Je m'en vais à la ville tout à l'heure pour m'informer de vos enfans, & faire pour eux ce qu'on pourra faire: nous avons la Comédie, j'imagine que l'entrepeneur pourroit tirer parti de vôtre joli musicien en mettant son clavessin sur le théâtre, nous allons voir; made Cramer veut venir avec moi, j'espère qu'ils seront arrivés, quoique je n'en aye point oui parler encore. — Bonjour mon cher Philosophe, mettés touttes les tendresses & tout le respect possible, aux pieds de Merope & de sa charmante Ismenie, rappellés-moi au souvenir de Mademoiselle; quand j'ai de l'humeur je pense vitte à elle & puis je vois couleur de rose.
A propos, j'oubliois une chose essentielle. En faisant envoyer à l'Enchanteur Merlin une pacotille de philosophe ignorant, je ne songeai pas à lui recommander d'en envoyer chez vous: dites-lui de vous en réserver le nombre dont vous aurés besoin, & faittes-moi l'amitié de lui bien recommander de ne point lâcher du tout, mais absolument point, excepté à vous personnellement & à Monsieur Damilaville, une petitte drogue que l'on a fourrée dans le ballot, qui s'appelle Avis sur Sirven & sur les Calas, &c. Vous en verrés la conséquence en lisant: cet avis a été composé dans un moment où il pouvoit être à propos qu'il le fût, mais les circonstances ont changé tout à fait: j'écrirai sur cet objet au sus dit Merlin dans peu de jours & à M. Damilaville à qui je rendrai compte de la négligence de mon frère que je verrai aujourd'huy, & que j'excuse d'avance, attendu qu'il est dans l'occupation de nos malheureuses affaires, (c'est le stile du Conseil,) jusques aux yeux. Que Merlin ne lâche aucun exemplaire de cet Avis, il pourroit dans ce moment s'attirer des affaires du Diable.
Le patriarche est toûjours ce que vous savés; il vient de faire contre le Professeur Vernet une lettre épouvantable; le pauvre Delubiéres en est tout ébaubi, & je le lui pardonne, car ma foi ceci passe la raillerie.
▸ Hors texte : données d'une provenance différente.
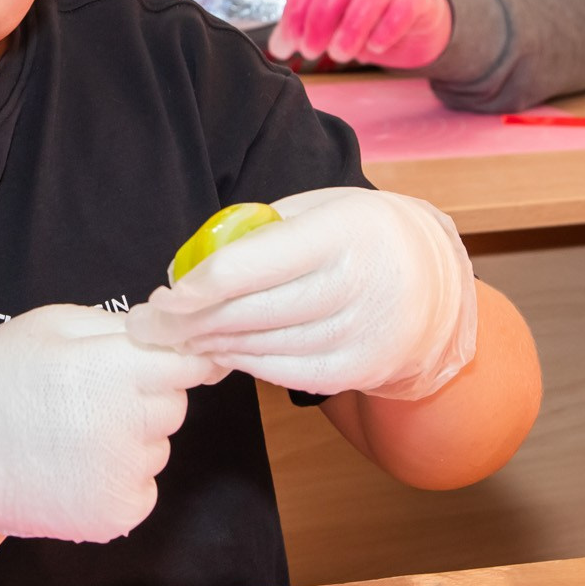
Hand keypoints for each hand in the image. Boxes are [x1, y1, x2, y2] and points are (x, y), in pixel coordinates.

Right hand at [0, 304, 220, 559]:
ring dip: (131, 438)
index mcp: (109, 371)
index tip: (156, 360)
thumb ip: (122, 328)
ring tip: (72, 434)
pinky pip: (143, 487)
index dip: (175, 358)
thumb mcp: (55, 325)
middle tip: (93, 395)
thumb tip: (178, 336)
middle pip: (174, 405)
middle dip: (146, 396)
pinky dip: (121, 478)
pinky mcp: (115, 516)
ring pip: (157, 447)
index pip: (187, 363)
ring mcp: (120, 478)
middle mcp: (123, 427)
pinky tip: (76, 467)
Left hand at [126, 187, 476, 399]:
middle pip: (252, 313)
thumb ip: (254, 235)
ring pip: (265, 347)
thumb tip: (186, 271)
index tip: (163, 297)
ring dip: (213, 346)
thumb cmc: (354, 236)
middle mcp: (358, 284)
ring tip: (180, 339)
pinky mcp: (362, 369)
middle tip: (151, 327)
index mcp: (340, 232)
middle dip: (192, 323)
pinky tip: (224, 352)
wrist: (432, 280)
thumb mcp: (311, 212)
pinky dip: (248, 364)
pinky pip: (287, 373)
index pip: (252, 265)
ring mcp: (363, 333)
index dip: (198, 287)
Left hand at [267, 0, 450, 67]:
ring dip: (351, 28)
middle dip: (319, 20)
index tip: (289, 43)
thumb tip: (278, 48)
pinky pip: (403, 7)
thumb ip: (303, 31)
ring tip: (340, 55)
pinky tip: (374, 48)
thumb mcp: (331, 23)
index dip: (296, 13)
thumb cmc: (366, 18)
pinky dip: (386, 29)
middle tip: (312, 52)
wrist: (417, 16)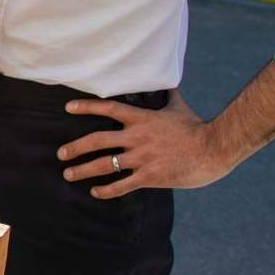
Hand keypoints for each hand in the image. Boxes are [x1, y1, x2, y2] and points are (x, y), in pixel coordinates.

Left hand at [57, 91, 237, 198]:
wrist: (214, 148)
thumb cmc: (197, 127)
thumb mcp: (179, 107)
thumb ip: (168, 96)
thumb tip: (168, 81)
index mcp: (142, 119)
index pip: (108, 109)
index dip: (86, 107)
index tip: (68, 107)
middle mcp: (137, 137)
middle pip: (97, 140)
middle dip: (75, 148)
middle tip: (61, 154)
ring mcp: (141, 158)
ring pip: (104, 165)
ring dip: (83, 170)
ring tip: (68, 174)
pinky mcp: (149, 176)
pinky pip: (121, 185)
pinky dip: (105, 190)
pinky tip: (95, 192)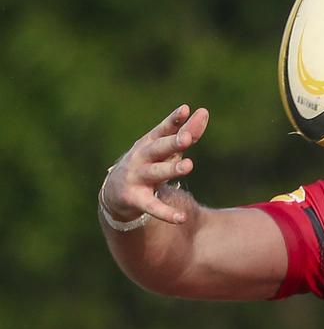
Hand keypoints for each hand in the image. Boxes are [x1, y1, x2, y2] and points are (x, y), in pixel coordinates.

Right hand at [101, 105, 209, 223]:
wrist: (115, 192)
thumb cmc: (148, 163)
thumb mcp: (165, 148)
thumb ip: (186, 132)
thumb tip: (203, 111)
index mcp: (149, 144)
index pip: (162, 130)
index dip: (173, 120)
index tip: (186, 109)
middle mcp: (141, 158)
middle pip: (158, 149)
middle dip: (171, 143)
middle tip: (186, 138)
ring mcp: (137, 178)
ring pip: (155, 173)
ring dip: (171, 169)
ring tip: (188, 165)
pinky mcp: (136, 199)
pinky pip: (153, 207)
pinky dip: (166, 213)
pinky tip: (181, 218)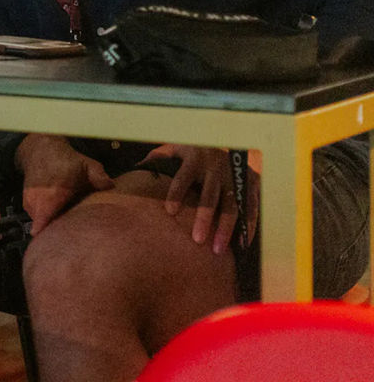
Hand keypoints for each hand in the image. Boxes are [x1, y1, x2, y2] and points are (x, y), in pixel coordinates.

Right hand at [15, 133, 113, 234]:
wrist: (40, 150)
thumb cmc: (65, 160)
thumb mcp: (86, 165)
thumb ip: (99, 177)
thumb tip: (112, 187)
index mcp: (50, 196)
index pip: (43, 224)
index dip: (52, 239)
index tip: (63, 247)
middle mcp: (36, 203)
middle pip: (46, 231)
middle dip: (60, 237)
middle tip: (79, 239)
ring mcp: (29, 205)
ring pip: (43, 225)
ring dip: (55, 226)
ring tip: (71, 225)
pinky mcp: (27, 206)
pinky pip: (38, 219)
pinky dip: (48, 220)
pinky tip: (61, 215)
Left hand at [144, 144, 258, 253]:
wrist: (229, 138)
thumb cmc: (195, 149)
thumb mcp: (177, 147)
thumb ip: (159, 157)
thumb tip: (138, 168)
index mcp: (195, 159)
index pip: (183, 177)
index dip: (176, 193)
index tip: (169, 211)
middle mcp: (216, 168)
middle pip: (209, 196)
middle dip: (203, 218)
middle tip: (197, 240)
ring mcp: (234, 177)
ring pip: (231, 206)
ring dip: (225, 228)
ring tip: (217, 249)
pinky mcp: (250, 183)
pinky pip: (250, 207)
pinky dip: (248, 226)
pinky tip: (241, 244)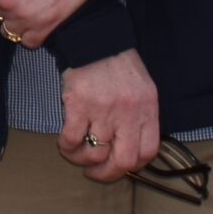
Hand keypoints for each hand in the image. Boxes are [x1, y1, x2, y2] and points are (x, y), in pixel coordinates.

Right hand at [58, 49, 159, 180]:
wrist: (94, 39)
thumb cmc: (118, 65)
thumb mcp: (142, 90)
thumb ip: (139, 116)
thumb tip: (129, 144)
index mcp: (147, 110)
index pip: (148, 151)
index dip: (134, 166)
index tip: (121, 166)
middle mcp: (128, 114)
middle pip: (123, 161)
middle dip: (107, 174)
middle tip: (95, 173)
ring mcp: (103, 110)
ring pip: (95, 153)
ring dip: (83, 161)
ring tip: (76, 156)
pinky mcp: (78, 105)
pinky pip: (72, 139)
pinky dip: (67, 147)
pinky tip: (64, 143)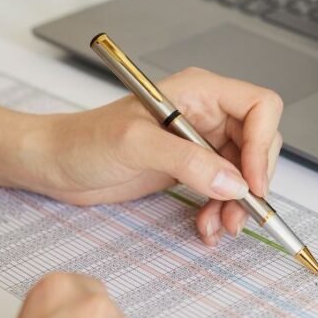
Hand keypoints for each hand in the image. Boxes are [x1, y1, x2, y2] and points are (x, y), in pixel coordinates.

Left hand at [21, 67, 284, 245]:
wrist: (54, 164)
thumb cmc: (83, 140)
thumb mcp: (135, 144)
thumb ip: (188, 161)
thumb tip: (233, 182)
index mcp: (199, 91)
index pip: (259, 106)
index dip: (263, 144)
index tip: (251, 181)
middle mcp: (205, 113)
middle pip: (259, 143)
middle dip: (253, 181)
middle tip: (239, 212)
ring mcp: (199, 141)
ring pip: (244, 172)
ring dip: (238, 203)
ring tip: (219, 226)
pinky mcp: (190, 167)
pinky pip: (224, 189)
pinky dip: (222, 210)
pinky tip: (206, 225)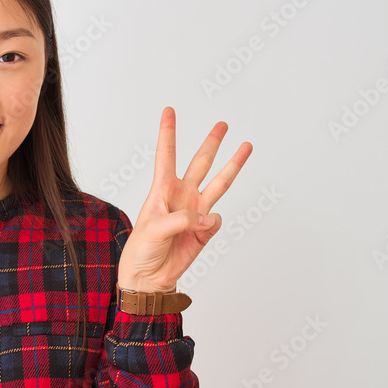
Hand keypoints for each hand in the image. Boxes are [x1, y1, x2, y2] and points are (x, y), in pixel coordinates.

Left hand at [118, 106, 251, 292]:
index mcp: (161, 190)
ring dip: (233, 165)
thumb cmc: (141, 250)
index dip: (168, 133)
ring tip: (246, 146)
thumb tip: (208, 217)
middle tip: (222, 124)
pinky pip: (216, 220)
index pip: (166, 155)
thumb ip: (182, 219)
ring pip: (219, 182)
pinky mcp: (205, 229)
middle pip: (200, 163)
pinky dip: (211, 224)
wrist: (149, 278)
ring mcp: (195, 211)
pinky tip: (201, 231)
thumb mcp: (153, 229)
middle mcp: (181, 196)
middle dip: (211, 143)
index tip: (168, 110)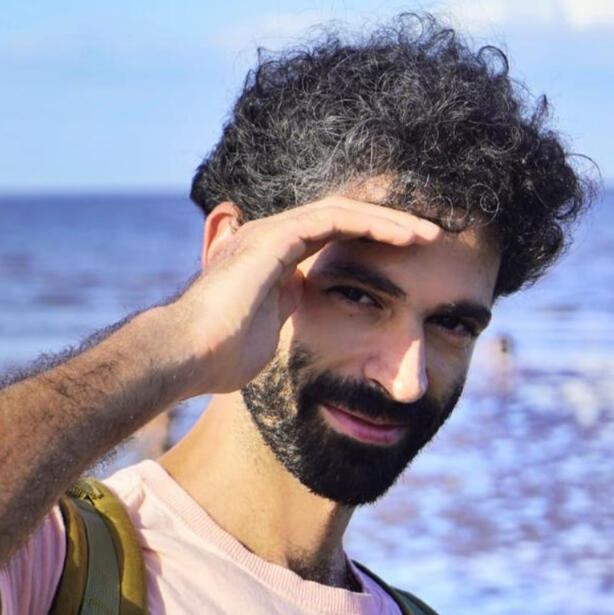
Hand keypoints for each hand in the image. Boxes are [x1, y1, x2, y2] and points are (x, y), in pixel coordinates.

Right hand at [168, 196, 441, 395]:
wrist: (187, 357)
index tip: (408, 259)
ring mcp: (271, 234)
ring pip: (342, 212)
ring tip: (428, 235)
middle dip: (388, 226)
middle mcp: (273, 238)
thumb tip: (299, 303)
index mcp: (275, 259)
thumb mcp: (268, 331)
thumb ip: (284, 309)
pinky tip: (403, 237)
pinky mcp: (273, 239)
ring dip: (389, 222)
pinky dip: (372, 225)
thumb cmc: (221, 355)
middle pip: (343, 218)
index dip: (372, 243)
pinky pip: (333, 220)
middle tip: (429, 238)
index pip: (333, 237)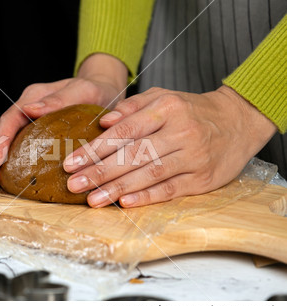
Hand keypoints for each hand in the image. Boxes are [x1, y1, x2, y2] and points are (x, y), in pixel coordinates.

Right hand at [0, 53, 127, 186]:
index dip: (0, 140)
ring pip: (1, 140)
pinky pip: (14, 147)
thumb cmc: (94, 91)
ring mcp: (26, 121)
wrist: (102, 91)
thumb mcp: (83, 92)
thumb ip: (58, 100)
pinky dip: (5, 163)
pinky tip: (3, 180)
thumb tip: (30, 109)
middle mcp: (25, 109)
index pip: (10, 119)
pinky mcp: (31, 133)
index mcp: (33, 97)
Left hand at [63, 86, 276, 207]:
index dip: (96, 149)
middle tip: (73, 184)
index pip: (124, 132)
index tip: (72, 162)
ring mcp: (193, 157)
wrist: (238, 121)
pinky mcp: (202, 179)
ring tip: (91, 199)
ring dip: (117, 189)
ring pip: (149, 174)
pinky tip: (125, 203)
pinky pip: (171, 190)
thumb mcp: (164, 97)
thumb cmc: (192, 109)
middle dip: (100, 172)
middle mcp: (180, 133)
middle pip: (133, 155)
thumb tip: (104, 122)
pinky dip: (147, 197)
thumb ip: (132, 107)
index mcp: (167, 109)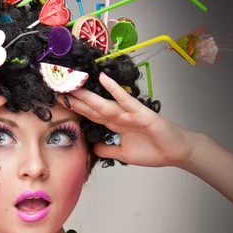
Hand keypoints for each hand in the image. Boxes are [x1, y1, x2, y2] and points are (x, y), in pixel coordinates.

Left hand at [58, 72, 196, 167]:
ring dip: (87, 94)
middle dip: (75, 98)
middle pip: (92, 106)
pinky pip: (125, 100)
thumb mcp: (123, 154)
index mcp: (114, 125)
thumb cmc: (154, 150)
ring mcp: (129, 113)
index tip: (59, 101)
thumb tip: (92, 149)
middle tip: (57, 87)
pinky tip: (103, 78)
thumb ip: (107, 150)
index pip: (90, 114)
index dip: (74, 108)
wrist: (175, 152)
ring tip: (71, 84)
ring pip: (103, 102)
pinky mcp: (141, 113)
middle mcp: (119, 116)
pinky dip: (114, 90)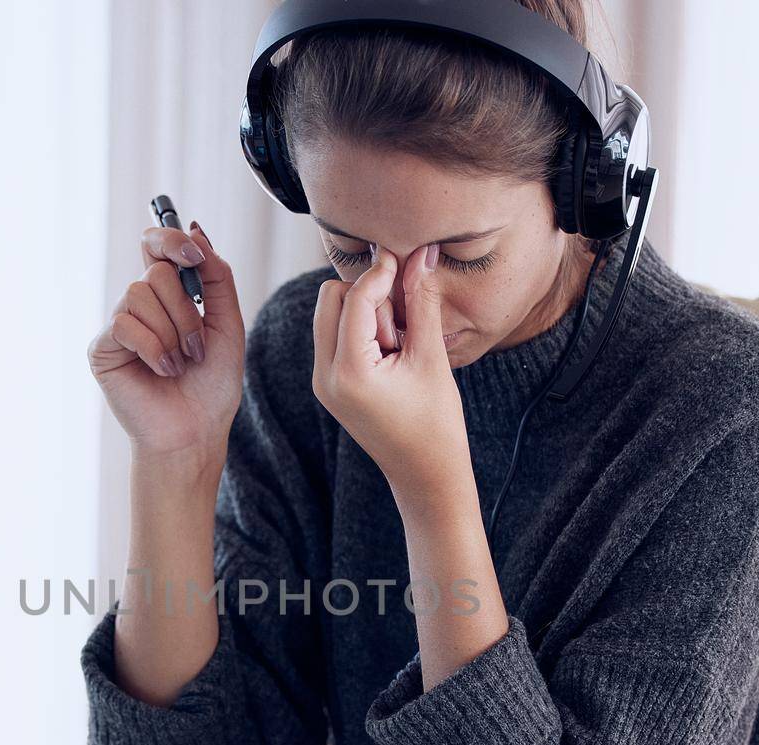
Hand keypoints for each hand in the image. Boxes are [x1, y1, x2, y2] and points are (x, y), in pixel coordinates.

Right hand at [87, 219, 245, 474]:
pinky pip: (125, 324)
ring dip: (172, 332)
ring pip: (140, 293)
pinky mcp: (104, 348)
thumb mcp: (227, 324)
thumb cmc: (211, 386)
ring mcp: (120, 326)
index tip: (192, 254)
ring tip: (180, 364)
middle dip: (186, 310)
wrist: (196, 432)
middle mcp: (140, 306)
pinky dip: (153, 348)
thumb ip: (216, 277)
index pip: (155, 246)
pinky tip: (162, 371)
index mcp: (169, 296)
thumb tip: (194, 230)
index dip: (168, 238)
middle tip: (196, 348)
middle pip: (156, 270)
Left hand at [311, 243, 471, 500]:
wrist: (425, 476)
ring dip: (363, 311)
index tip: (407, 257)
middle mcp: (324, 376)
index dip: (381, 272)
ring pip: (329, 314)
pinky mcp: (328, 384)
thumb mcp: (432, 358)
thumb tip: (421, 255)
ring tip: (398, 344)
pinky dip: (359, 329)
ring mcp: (322, 381)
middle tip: (403, 323)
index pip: (354, 299)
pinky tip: (390, 351)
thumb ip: (422, 303)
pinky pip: (334, 335)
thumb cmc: (436, 424)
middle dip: (367, 294)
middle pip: (329, 298)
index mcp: (349, 372)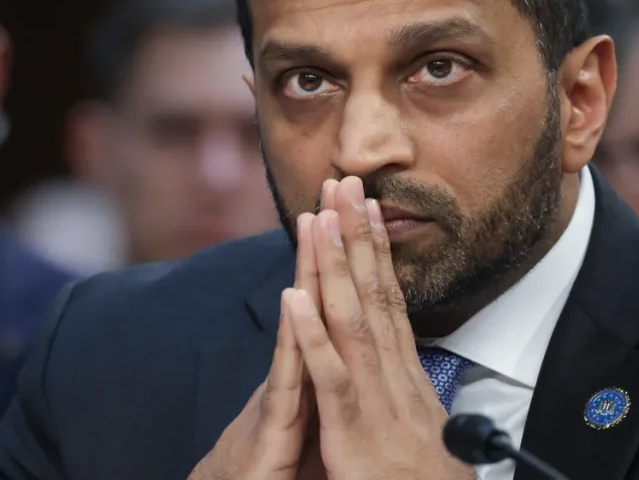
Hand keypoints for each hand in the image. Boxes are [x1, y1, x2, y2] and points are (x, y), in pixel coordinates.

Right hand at [187, 179, 346, 479]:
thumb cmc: (277, 465)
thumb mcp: (318, 418)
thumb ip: (331, 381)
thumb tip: (355, 354)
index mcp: (318, 368)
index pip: (338, 303)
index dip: (352, 256)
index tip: (363, 210)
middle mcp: (300, 370)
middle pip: (320, 295)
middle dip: (333, 240)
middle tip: (340, 186)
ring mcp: (285, 392)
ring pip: (301, 322)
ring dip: (311, 267)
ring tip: (317, 218)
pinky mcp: (275, 423)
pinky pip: (289, 375)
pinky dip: (294, 336)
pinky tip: (294, 298)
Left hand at [285, 176, 473, 479]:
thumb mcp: (418, 426)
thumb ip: (404, 389)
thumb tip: (406, 364)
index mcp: (404, 374)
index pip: (388, 298)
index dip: (374, 250)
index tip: (364, 207)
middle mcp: (394, 375)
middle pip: (373, 293)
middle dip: (356, 236)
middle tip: (344, 182)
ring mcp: (375, 400)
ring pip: (353, 321)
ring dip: (334, 266)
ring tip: (317, 218)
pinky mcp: (354, 430)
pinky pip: (331, 377)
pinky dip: (313, 336)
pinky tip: (294, 298)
D'ailleurs il, (je parle du Patriarche) a trouvé le secret en moins de rien, de déplaire aux médiateurs, de se brouiller avec le Conseil & les gens du monde, & d'être quitté par les Représentans; par contre, il n'a jamais été d'aussi belle humeur: depuis que le monde est monde il n'y a jamais rien eu de fait ainsi. Bon jour mon cher philosophe, bon jour mille & mille fois.